El jefe comunal encabezó los actos de verano y presentó una plataforma digital para modernizar el destino, pero su situación política genera ruido en el poder: fue electo diputado, no asumió y mantiene al departamento sin voz ni voto en el recinto provincial para no ceder el control territorial.
Federico Sbiroli se mueve con la comodidad de quien detenta la suma del poder público en su territorio. Este fin de semana, el intendente de Sanagasta encabezó el lanzamiento de la temporada turística 2025/2026 en el Parque de Dinosaurios, rodeado de su gabinete y funcionarios provinciales. Sin embargo, detrás de las fotos protocolares y los anuncios de modernización, persiste una irregularidad institucional que incomoda a la política riojana: la dualidad de un dirigente que ejerce el Ejecutivo municipal mientras bloquea una banca en la Cámara de Diputados.
La situación de Sanagasta configura un caso testigo de la concentración de poder. Sbiroli compitió y ganó la diputación provincial, pero decidió no asumir el cargo legislativo para continuar al frente del municipio. La maniobra, habitual en ciertos feudos del interior para plebiscitar gestiones, derivó en un costo alto para la institucionalidad: el departamento no tiene representación legislativa.

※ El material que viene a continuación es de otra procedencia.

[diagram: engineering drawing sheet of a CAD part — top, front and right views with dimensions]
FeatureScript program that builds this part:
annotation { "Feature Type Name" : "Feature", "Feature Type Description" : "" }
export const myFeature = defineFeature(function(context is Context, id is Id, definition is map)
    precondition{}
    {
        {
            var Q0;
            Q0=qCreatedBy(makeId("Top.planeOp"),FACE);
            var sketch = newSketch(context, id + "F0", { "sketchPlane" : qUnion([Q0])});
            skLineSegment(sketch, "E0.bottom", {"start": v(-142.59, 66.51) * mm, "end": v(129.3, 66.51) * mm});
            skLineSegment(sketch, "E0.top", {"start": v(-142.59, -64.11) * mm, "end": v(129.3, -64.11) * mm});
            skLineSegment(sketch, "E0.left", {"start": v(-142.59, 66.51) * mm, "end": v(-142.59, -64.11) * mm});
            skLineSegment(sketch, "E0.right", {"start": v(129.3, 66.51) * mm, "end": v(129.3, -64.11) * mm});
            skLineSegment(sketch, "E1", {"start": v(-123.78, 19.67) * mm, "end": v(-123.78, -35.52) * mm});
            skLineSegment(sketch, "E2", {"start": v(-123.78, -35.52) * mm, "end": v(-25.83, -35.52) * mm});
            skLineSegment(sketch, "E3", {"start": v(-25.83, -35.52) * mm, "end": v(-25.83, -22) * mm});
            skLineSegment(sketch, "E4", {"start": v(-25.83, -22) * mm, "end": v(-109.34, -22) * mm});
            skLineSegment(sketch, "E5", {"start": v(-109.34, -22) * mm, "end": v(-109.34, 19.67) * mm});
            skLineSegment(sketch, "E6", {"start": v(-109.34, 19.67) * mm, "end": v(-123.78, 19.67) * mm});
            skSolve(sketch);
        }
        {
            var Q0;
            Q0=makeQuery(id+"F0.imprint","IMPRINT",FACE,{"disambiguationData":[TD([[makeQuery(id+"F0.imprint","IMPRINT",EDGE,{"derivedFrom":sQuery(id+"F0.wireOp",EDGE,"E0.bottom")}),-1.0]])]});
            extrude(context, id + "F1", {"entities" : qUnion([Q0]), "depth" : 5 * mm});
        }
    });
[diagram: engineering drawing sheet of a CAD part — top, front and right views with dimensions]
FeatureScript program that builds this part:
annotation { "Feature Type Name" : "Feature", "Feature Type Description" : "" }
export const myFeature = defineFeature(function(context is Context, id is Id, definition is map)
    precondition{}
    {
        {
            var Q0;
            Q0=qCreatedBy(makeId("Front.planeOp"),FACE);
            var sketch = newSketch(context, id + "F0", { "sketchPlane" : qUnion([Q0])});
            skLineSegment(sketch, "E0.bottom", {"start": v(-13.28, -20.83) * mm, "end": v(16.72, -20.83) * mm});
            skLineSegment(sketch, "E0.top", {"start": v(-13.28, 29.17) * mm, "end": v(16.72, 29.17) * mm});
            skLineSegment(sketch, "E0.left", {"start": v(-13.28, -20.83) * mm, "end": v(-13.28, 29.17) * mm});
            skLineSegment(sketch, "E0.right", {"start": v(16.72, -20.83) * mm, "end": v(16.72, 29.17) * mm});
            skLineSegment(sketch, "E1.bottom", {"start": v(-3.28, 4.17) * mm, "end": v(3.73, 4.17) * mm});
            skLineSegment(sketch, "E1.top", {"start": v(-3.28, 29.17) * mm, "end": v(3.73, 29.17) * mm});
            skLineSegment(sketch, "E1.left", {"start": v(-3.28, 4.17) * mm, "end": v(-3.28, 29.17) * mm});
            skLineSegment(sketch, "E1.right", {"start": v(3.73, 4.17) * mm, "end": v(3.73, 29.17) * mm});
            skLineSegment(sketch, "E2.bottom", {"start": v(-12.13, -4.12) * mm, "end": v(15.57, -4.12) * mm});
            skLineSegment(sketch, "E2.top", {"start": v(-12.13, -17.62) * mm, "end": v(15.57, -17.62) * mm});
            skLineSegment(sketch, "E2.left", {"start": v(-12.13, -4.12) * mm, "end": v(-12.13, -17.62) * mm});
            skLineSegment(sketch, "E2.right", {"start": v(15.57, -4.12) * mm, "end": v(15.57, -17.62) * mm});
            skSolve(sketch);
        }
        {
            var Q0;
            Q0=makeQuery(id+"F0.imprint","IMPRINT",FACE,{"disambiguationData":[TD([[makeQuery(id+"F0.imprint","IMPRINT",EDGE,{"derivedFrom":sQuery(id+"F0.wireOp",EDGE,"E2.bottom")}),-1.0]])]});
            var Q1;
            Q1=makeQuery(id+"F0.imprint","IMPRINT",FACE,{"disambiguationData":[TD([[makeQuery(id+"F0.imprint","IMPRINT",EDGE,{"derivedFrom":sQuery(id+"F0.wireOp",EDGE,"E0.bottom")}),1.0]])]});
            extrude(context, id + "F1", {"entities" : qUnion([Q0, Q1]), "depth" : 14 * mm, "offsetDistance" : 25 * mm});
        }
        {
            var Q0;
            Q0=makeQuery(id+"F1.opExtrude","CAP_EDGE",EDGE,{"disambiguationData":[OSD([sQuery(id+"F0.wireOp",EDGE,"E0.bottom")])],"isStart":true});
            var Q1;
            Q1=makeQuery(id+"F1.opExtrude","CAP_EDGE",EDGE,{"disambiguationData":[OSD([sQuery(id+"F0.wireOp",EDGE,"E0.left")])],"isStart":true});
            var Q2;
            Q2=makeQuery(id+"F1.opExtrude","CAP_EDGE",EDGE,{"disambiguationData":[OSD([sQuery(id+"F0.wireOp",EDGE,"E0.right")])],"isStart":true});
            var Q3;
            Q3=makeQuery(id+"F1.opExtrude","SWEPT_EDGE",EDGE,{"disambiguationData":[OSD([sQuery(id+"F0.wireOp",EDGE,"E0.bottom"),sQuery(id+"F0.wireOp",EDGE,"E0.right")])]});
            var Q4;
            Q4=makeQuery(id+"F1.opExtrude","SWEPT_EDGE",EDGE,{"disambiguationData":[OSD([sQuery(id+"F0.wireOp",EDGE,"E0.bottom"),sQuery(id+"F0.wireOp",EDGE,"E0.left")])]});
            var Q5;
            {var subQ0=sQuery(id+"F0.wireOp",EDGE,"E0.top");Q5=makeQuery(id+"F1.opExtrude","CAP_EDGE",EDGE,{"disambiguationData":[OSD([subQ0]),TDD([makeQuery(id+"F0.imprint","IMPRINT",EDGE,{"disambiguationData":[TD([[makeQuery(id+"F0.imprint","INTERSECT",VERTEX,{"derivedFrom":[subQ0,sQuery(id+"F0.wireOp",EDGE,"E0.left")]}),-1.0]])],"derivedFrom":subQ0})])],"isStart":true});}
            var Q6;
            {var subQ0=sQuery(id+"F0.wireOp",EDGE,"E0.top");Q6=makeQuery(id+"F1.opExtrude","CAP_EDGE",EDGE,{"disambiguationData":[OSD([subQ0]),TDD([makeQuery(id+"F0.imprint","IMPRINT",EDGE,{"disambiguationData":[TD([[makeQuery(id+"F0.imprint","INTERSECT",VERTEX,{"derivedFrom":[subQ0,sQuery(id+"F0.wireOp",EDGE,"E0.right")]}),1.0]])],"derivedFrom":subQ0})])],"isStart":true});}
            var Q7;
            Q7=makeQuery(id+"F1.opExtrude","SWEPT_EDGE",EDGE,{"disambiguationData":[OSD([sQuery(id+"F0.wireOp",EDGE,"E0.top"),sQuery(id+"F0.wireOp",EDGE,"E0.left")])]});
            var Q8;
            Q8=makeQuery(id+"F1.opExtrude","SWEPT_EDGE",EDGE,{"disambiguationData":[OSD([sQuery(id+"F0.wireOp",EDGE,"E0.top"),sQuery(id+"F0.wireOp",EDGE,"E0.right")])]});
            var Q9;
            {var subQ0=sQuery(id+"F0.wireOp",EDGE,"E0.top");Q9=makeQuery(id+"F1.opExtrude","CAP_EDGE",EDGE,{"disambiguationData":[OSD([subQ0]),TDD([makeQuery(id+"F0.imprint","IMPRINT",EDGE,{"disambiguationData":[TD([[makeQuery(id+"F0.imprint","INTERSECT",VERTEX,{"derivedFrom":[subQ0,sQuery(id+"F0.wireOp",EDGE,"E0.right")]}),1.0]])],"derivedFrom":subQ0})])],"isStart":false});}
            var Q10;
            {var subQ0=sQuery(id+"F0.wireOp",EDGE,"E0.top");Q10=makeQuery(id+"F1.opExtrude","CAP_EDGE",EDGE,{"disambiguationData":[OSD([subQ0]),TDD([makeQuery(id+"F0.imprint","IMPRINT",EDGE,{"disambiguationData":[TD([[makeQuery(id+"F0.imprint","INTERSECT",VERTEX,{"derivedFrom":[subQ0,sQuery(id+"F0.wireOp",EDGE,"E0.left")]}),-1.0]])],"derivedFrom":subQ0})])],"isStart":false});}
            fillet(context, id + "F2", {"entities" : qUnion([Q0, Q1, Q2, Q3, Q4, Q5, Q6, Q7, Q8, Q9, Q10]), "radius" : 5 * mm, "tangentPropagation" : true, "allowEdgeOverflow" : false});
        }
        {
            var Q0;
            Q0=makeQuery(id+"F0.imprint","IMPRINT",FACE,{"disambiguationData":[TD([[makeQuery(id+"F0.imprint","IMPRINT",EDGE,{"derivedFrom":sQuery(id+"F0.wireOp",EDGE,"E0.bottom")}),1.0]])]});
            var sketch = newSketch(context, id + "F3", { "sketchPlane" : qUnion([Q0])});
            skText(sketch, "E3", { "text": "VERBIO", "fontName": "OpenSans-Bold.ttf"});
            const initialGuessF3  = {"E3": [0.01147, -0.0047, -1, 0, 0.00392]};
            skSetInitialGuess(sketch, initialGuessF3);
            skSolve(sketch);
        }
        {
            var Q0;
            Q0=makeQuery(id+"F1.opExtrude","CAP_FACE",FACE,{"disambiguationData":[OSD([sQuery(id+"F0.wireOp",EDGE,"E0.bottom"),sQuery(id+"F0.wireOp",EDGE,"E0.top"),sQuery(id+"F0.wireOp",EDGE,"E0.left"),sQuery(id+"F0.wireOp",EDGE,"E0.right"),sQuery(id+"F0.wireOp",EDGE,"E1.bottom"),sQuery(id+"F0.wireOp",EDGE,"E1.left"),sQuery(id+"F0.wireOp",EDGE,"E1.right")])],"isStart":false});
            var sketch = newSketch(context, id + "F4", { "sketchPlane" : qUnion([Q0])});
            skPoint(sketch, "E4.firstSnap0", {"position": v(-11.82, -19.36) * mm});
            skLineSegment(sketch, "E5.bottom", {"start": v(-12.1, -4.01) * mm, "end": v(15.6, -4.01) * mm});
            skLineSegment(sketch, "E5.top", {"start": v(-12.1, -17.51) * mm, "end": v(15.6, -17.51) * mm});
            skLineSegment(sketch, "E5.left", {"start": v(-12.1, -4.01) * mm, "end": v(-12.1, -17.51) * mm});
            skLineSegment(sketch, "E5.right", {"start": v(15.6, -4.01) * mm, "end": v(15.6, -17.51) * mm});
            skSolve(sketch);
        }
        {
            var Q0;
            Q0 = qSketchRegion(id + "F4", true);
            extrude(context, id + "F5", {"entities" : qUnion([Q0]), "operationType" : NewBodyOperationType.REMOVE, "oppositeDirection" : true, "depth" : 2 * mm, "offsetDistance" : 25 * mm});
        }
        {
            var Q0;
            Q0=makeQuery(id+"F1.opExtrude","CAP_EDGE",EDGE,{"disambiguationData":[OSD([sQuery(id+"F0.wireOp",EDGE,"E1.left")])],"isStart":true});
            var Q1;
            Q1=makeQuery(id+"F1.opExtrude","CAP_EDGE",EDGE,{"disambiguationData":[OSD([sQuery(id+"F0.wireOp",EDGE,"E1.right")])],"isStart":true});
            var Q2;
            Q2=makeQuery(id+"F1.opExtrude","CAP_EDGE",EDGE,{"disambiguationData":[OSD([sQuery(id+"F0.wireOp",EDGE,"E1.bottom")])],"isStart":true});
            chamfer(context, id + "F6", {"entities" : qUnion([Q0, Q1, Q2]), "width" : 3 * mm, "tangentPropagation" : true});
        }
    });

Acefalía legislativa y control territorial
Mientras Sbiroli cortaba cintas este domingo, en la Legislatura provincial la banca correspondiente a Sanagasta permanece fría. Al no renunciar a la intendencia ni permitir la asunción de un suplente que responda a otra línea, el dirigente priorizó el manejo de la «caja» diaria y la ejecución presupuestaria por sobre el deber de legislar.
La lógica es pragmática: el poder real reside en la firma de cheques y la gestión de servicios, no en el debate parlamentario. Sbiroli eligió quedarse en el sillón municipal, asegurándose de que nadie le dispute el liderazgo local, aunque eso signifique que los intereses de los sanagasteños carezcan de defensa directa en el recinto provincial. Es una banca testimonial llevada al extremo de la vacancia.
Modernización digital vs. vieja política
La paradoja de la gestión Sbiroli quedó expuesta durante el evento en el Parque Geológico. Allí, el intendente presentó con bombos y platillos el nuevo portal sanagastaturismo.gob.ar, una herramienta desarrollada por el licenciado Néstor García para centralizar la oferta de circuitos y alojamientos.
El contraste resulta evidente. Por un lado, la administración municipal busca insertar a Sanagasta en el mercado del «turismo digital», apelando a la innovación tecnológica y a la competitividad para atraer visitantes nacionales e internacionales. Por el otro, el líder político del distrito recurre a prácticas de la vieja política: la acumulación de cargos y la subordinación de las instituciones a la estrategia personal.
El respaldo provincial y la «pax» interna
El acto contó con la presencia de Emanuel Ordieris, director de Promoción Turística de la provincia, lo que ratifica que el gobierno de Ricardo Quintela avala, por acción u omisión, la estrategia de Sbiroli. La «articulación pública y privada» que se pregonó durante el lanzamiento del verano funciona también como un eufemismo de la paz política: mientras el turismo genere ingresos y el departamento se mantenga ordenado bajo el mando de Sbiroli, la Casa de las Tejas no cuestionará la silla vacía en la Legislatura.
Sanagasta inicia su temporada alta con expectativas de afluencia, una web nueva y una promesa de desarrollo sustentable. Pero en el plano político, el departamento enfrenta el verano con una deuda cívica: tiene un intendente hiperactivo y un diputado fantasma en la misma persona.